7 Gengetone Acts You Need to Check Out

The streets speak gengetone: Kenya's gengetone sound is reverberating across East Africa and the world, get to know its main purveyors.

Sailors' "Wamlambez!"Wamlambez!" which roughly translates to "those who lick," is the cry the reverberated round the world, pushing the gengetone sound to the global stage. The response "wamnyonyez" roughly translates to "those who suck" and that should tell you all you need to know about the genre.

Known for its lewd lyrics and repetitive (often call and response) hooks, gengetone makes no apologies for belonging to the streets. First of all, most artists that create gengetone are grouped into bands with a few outliers like Zzero Sufuri riding solo. The songs themselves often feature a multiplicity of voices with screams and crowds coming through as ad libs, adding to this idea that this is definitely "outside" music.

Stored data entries

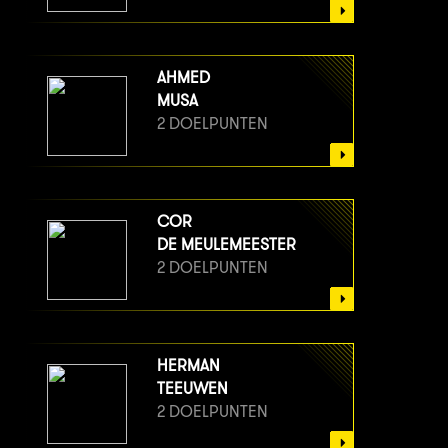
AHMED
MUSA
2 DOELPUNTEN
COR
DE MEULEMEESTER
2 DOELPUNTEN
HERMAN
TEEUWEN
2 DOELPUNTEN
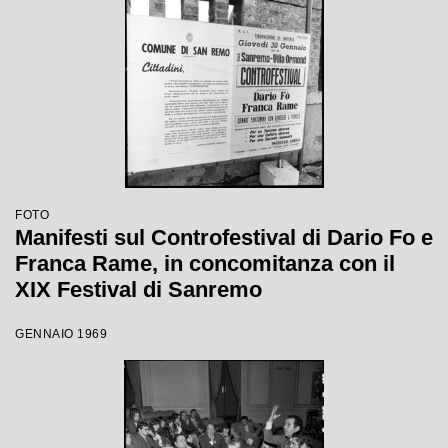
FOTO
Manifesti sul Controfestival di Dario Fo e
Franca Rame, in concomitanza con il
XIX Festival di Sanremo
GENNAIO 1969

List of tasks:
• a. Translate this sentence from the gengetone article into Spanish: "Known for its lewd lyrics and repetitive (often call and response) hooks, gengetone makes no apologies for belonging to the streets."
• b. Rewrite the gengetone article from "7 Gengetone Acts" to "about the genre.", putting "the African continent" in place of "East Africa".
• c. Carry on the gengetone article from its last sentence.

Expected responses:
• a. Conocido por sus letras obscenas y sus estribillos repetitivos (a menudo de llamada y respuesta), el gengetone no pide disculpas por pertenecer a la calle.

• b.
7 Gengetone Acts You Need to Check Out

The streets speak gengetone: Kenya's gengetone sound is reverberating across the African continent and the world, get to know its main purveyors.

Sailors' "Wamlambez!"Wamlambez!" which roughly translates to "those who lick," is the cry the reverberated round the world, pushing the gengetone sound to the global stage. The response "wamnyonyez" roughly translates to "those who suck" and that should tell you all you need to know about the genre.

• c.
Listening to Odi wa Muranga play with his vocal on the track "Thao" it's easy to think that this is the first, but gengetone fits snuggly in a history of sheng rap based on the kapuka style beat. Kapuka is onomatopoeically named, the beats have that repetitive drum-hat-drum skip that sounds like pu-ka-pu-ka-pu. Artists like Nonini were asking women to come over using this riff long before Ochungulo family told them to stay home if they aren't willing to give it up.